We Built a Clap-Controlled Nightlight to Beat the Dark

/*
 * Clap-Activated Smart Nightlight
 * 
 * This project uses a microphone sensor to detect loud, sudden noises (like a clap)
 * and toggles an LED (or relay) on and off. It uses a peak-to-peak amplitude detection
 * algorithm over a small time window to filter out normal ambient noise.
 * 
 * PIN CONNECTIONS:
 * // Microphone AOUT -> A0 (Analog output for software thresholding)
 * // Microphone VCC  -> 5V
 * // Microphone GND  -> GND
 * // LED Anode (+)   -> D3 (via 220-ohm resistor)
 * // LED Cathode (-) -> GND
 * 
 * Note: If your microphone module only has a DOUT (Digital Out) pin, you can connect
 * it to a digital pin and adjust the onboard potentiometer, but using AOUT provides
 * better software control and debugging.
 */

// --- Pin Definitions ---
const int MIC_PIN = A0;   // Analog input from the microphone
const int LED_PIN = 3;    // Digital output to the LED (or relay)

// --- Configuration Parameters ---
// Adjust this threshold based on your Serial Monitor readings.
// A normal room might have an amplitude of 10-30. A clap might spike to 100-500.
const int CLAP_THRESHOLD = 150; 

// Time window (in milliseconds) to measure the sound peak-to-peak amplitude
const int SAMPLE_WINDOW = 50; 

// Debounce delay to prevent a single clap from triggering multiple times (echoes)
const unsigned long DEBOUNCE_DELAY = 500; 

// --- State Variables ---
bool ledState = false;             // Current state of the light
unsigned long lastClapTime = 0;    // Timestamp of the last detected clap

void setup() {
  // Initialize Serial Monitor for debugging
  Serial.begin(115200);
  while (!Serial) { ; } // Wait for serial port to connect
  
  Serial.println("--- Clap-Activated Smart Nightlight Starting ---");
  
  // Configure pins
  pinMode(MIC_PIN, INPUT);
  pinMode(LED_PIN, OUTPUT);
  
  // Fail-safe default: Ensure light is OFF at startup
  digitalWrite(LED_PIN, LOW);
}

void loop() {
  unsigned long startMillis = millis(); // Start of sample window
  int signalMax = 0;
  int signalMin = 1024;
  
  // Collect data for the duration of the SAMPLE_WINDOW (50ms)
  while (millis() - startMillis < SAMPLE_WINDOW) {
    int sample = analogRead(MIC_PIN);
    
    // Validate sensor reading (0-1023 for standard 10-bit ADC)
    if (sample < 0 || sample > 1023) {
      continue; // Skip invalid readings
    }
    
    // Find the max and min values in this window
    if (sample > signalMax) {
      signalMax = sample;
    }
    if (sample < signalMin) {
      signalMin = sample;
    }
  }
  
  // Calculate peak-to-peak amplitude
  int peakToPeak = signalMax - signalMin;
  
  // Check if the amplitude exceeds our clap threshold
  if (peakToPeak > CLAP_THRESHOLD) {
    unsigned long currentTime = millis();
    
    // Check debounce timer to ignore echoes or prolonged noises
    if (currentTime - lastClapTime > DEBOUNCE_DELAY) {
      // Valid clap detected!
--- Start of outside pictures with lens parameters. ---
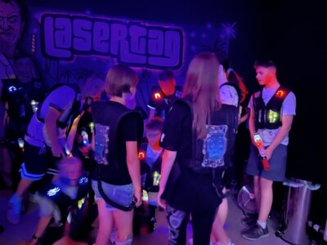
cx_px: 164
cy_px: 122
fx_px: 246
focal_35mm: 26
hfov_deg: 67.3
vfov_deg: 53.1
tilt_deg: -7.1
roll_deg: -2.7
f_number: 1.6
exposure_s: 1/9
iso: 1250
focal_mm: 5.1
Toggle the LED state
      ledState = !ledState;
      digitalWrite(LED_PIN, ledState ? HIGH : LOW);
      
      // Update the last clap timestamp
      lastClapTime = currentTime;
      
      // Debug output for state change
      Serial.print("*** CLAP DETECTED! *** Amplitude: ");
      Serial.print(peakToPeak);
      Serial.print(" | Light is now: ");
      Serial.println(ledState ? "ON" : "OFF");
    } else {
      // Debug output for ignored echo
      Serial.print("Ignored echo. Amplitude: ");
      Serial.println(peakToPeak);
    }
  }
  
  // Optional: Print ambient noise levels occasionally for calibration
  // Uncomment the lines below to see continuous readings (can be spammy)
  /*
  static unsigned long lastPrint = 0;
  if (millis() - lastPrint > 500) {
    Serial.print("Ambient Amplitude: ");
    Serial.println(peakToPeak);
    lastPrint = millis();
  }
  */
}